- YOUR INSTRUCTIONS -
Report every line of the entries that contains the word "each".

Dataset records
◇ ◇ ◇ ◇ ◇
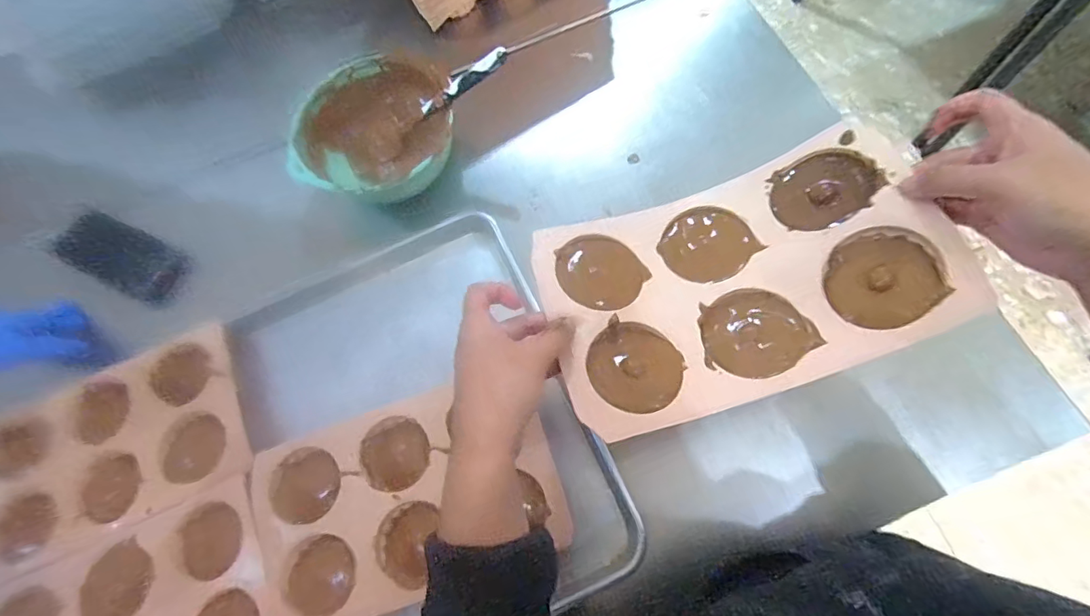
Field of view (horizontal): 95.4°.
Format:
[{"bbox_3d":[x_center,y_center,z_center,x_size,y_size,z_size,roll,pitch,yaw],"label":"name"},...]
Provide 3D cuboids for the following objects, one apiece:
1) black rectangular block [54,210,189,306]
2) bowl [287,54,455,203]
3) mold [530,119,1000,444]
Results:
[{"bbox_3d":[-0.528,-0.062,0.624,0.022,0.121,0.081,-23,44,32],"label":"black rectangular block"},{"bbox_3d":[-0.194,-0.202,0.597,0.179,0.078,0.194,10,70,9],"label":"bowl"},{"bbox_3d":[0.134,-0.025,0.358,0.264,0.072,0.169,-16,70,-6],"label":"mold"}]

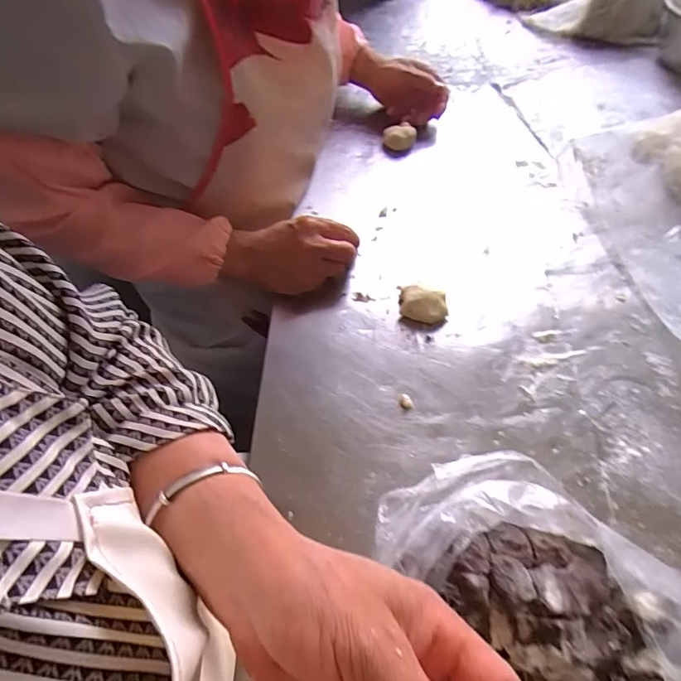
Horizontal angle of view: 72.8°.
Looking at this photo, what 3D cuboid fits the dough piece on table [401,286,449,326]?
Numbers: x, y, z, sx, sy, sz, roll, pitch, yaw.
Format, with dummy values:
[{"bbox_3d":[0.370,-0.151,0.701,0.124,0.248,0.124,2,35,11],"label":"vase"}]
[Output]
[{"bbox_3d":[0.085,-0.036,0.468,0.047,0.024,0.028,16,58,14],"label":"dough piece on table"}]

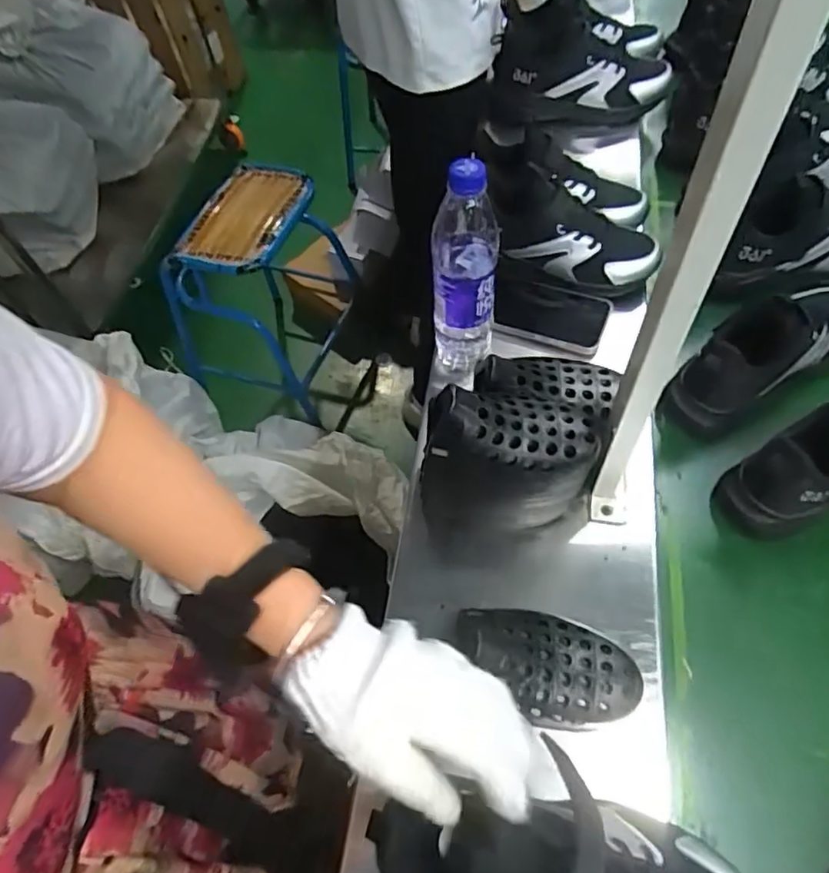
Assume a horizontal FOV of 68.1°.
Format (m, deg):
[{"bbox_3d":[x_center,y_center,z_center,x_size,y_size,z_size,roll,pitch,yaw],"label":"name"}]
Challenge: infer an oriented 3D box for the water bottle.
[{"bbox_3d":[0.049,-0.166,0.615,0.062,0.242,0.063,4,60,7],"label":"water bottle"}]

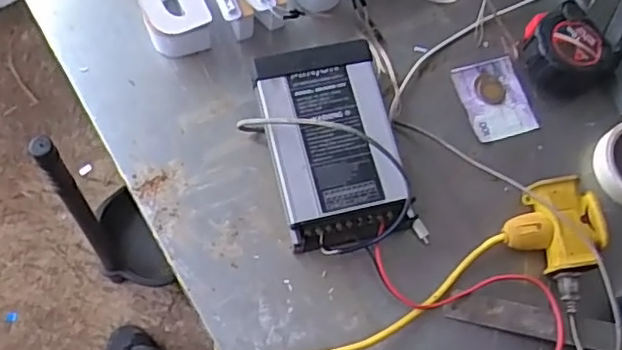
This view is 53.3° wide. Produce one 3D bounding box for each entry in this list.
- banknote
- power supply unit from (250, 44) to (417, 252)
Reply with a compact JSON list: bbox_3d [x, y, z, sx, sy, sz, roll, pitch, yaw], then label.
[{"bbox_3d":[0.186,-0.077,0.631,0.066,0.005,0.083,-14,75,-9],"label":"banknote"},{"bbox_3d":[0.018,-0.028,0.569,0.112,0.049,0.188,-12,74,-8],"label":"power supply unit"}]

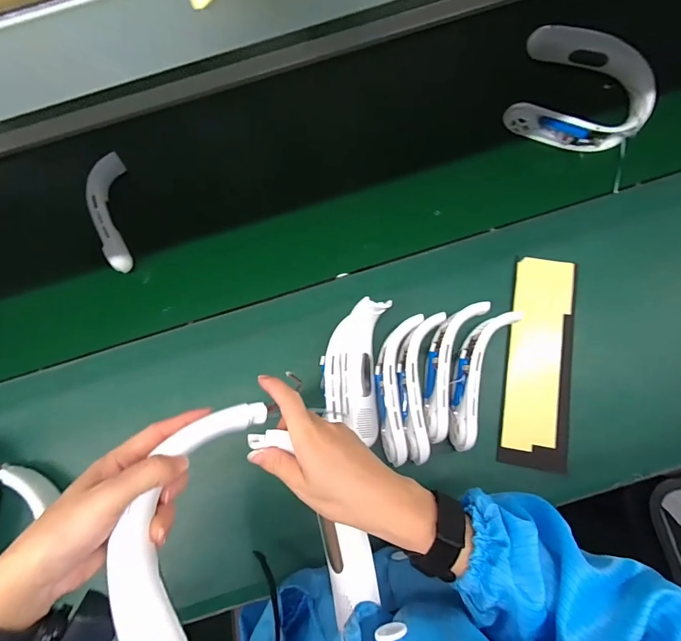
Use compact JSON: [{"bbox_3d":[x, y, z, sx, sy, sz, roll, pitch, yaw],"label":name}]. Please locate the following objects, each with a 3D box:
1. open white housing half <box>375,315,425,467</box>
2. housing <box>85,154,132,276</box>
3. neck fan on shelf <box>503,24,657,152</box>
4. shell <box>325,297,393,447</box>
[{"bbox_3d":[0.073,0.089,0.522,0.054,0.045,0.198,8,78,5],"label":"open white housing half"},{"bbox_3d":[-0.370,-0.171,0.604,0.044,0.041,0.194,-12,77,0],"label":"housing"},{"bbox_3d":[0.390,-0.373,0.611,0.199,0.053,0.191,21,80,7],"label":"neck fan on shelf"},{"bbox_3d":[0.019,0.072,0.518,0.078,0.064,0.193,4,78,4],"label":"shell"}]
◇ ◇ ◇ ◇ ◇
- COMPLETED TASK -
This view is 53.3° wide. Produce one 3D bounding box for each entry in this list.
Use compact JSON: [{"bbox_3d":[x, y, z, sx, sy, sz, roll, pitch, yaw],"label":name}]. Please locate the following objects, each with a 3D box:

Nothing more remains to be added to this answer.